[[ Data supplied open ]]
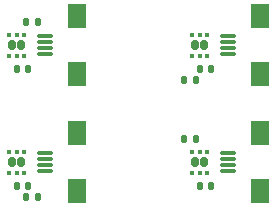
<source format=gtp>
G04 #@! TF.GenerationSoftware,KiCad,Pcbnew,7.0.10*
G04 #@! TF.CreationDate,2024-01-04T17:00:17+01:00*
G04 #@! TF.ProjectId,temperature-sensor-2x2,74656d70-6572-4617-9475-72652d73656e,rev?*
G04 #@! TF.SameCoordinates,Original*
G04 #@! TF.FileFunction,Paste,Top*
G04 #@! TF.FilePolarity,Positive*
%FSLAX46Y46*%
G04 Gerber Fmt 4.6, Leading zero omitted, Abs format (unit mm)*
G04 Created by KiCad (PCBNEW 7.0.10) date 2024-01-04 17:00:17*
%MOMM*%
%LPD*%
G01*
G04 APERTURE LIST*
G04 Aperture macros list*
%AMRoundRect*
0 Rectangle with rounded corners*
0 $1 Rounding radius*
0 $2 $3 $4 $5 $6 $7 $8 $9 X,Y pos of 4 corners*
0 Add a 4 corners polygon primitive as box body*
4,1,4,$2,$3,$4,$5,$6,$7,$8,$9,$2,$3,0*
0 Add four circle primitives for the rounded corners*
1,1,$1+$1,$2,$3*
1,1,$1+$1,$4,$5*
1,1,$1+$1,$6,$7*
1,1,$1+$1,$8,$9*
0 Add four rect primitives between the rounded corners*
20,1,$1+$1,$2,$3,$4,$5,0*
20,1,$1+$1,$4,$5,$6,$7,0*
20,1,$1+$1,$6,$7,$8,$9,0*
20,1,$1+$1,$8,$9,$2,$3,0*%
G04 Aperture macros list end*
%ADD10RoundRect,0.075000X0.575000X-0.075000X0.575000X0.075000X-0.575000X0.075000X-0.575000X-0.075000X0*%
%ADD11R,1.600000X2.000000*%
%ADD12RoundRect,0.160000X-0.160000X0.245000X-0.160000X-0.245000X0.160000X-0.245000X0.160000X0.245000X0*%
%ADD13RoundRect,0.093750X-0.106250X0.093750X-0.106250X-0.093750X0.106250X-0.093750X0.106250X0.093750X0*%
%ADD14RoundRect,0.135000X-0.135000X-0.185000X0.135000X-0.185000X0.135000X0.185000X-0.135000X0.185000X0*%
%ADD15RoundRect,0.140000X-0.140000X-0.170000X0.140000X-0.170000X0.140000X0.170000X-0.140000X0.170000X0*%
%ADD16RoundRect,0.135000X0.135000X0.185000X-0.135000X0.185000X-0.135000X-0.185000X0.135000X-0.185000X0*%
G04 APERTURE END LIST*
D10*
X141800000Y-42600000D03*
X141800000Y-42100000D03*
X141800000Y-41600000D03*
X141800000Y-41100000D03*
D11*
X144480000Y-44300000D03*
X144480000Y-39400000D03*
D12*
X139800000Y-31950000D03*
X139000000Y-31950000D03*
D13*
X140050000Y-31062500D03*
X139400000Y-31062500D03*
X138750000Y-31062500D03*
X138750000Y-32837500D03*
X139400000Y-32837500D03*
X140050000Y-32837500D03*
D12*
X155300000Y-41850000D03*
X154500000Y-41850000D03*
D13*
X155550000Y-40962500D03*
X154900000Y-40962500D03*
X154250000Y-40962500D03*
X154250000Y-42737500D03*
X154900000Y-42737500D03*
X155550000Y-42737500D03*
D14*
X153550000Y-34865000D03*
X154570000Y-34865000D03*
D12*
X155300000Y-31950000D03*
X154500000Y-31950000D03*
D13*
X155550000Y-31062500D03*
X154900000Y-31062500D03*
X154250000Y-31062500D03*
X154250000Y-32837500D03*
X154900000Y-32837500D03*
X155550000Y-32837500D03*
D15*
X139400000Y-43835000D03*
X140360000Y-43835000D03*
D10*
X157300000Y-32700000D03*
X157300000Y-32200000D03*
X157300000Y-31700000D03*
X157300000Y-31200000D03*
D11*
X159980000Y-34400000D03*
X159980000Y-29500000D03*
D15*
X154900000Y-33935000D03*
X155860000Y-33935000D03*
X154900000Y-43835000D03*
X155860000Y-43835000D03*
D16*
X154570000Y-39855000D03*
X153550000Y-39855000D03*
D15*
X139400000Y-33935000D03*
X140360000Y-33935000D03*
D16*
X141230000Y-44765000D03*
X140210000Y-44765000D03*
D14*
X140210000Y-29955000D03*
X141230000Y-29955000D03*
D10*
X157300000Y-42600000D03*
X157300000Y-42100000D03*
X157300000Y-41600000D03*
X157300000Y-41100000D03*
D11*
X159980000Y-44300000D03*
X159980000Y-39400000D03*
D12*
X139800000Y-41850000D03*
X139000000Y-41850000D03*
D13*
X140050000Y-40962500D03*
X139400000Y-40962500D03*
X138750000Y-40962500D03*
X138750000Y-42737500D03*
X139400000Y-42737500D03*
X140050000Y-42737500D03*
D10*
X141800000Y-32700000D03*
X141800000Y-32200000D03*
X141800000Y-31700000D03*
X141800000Y-31200000D03*
D11*
X144480000Y-34400000D03*
X144480000Y-29500000D03*
M02*

</source>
[[ Data supplied closed ]]
Number of lines above containing the word "KiCad": state it and add nothing else.

● **Solution to the exercise**:
2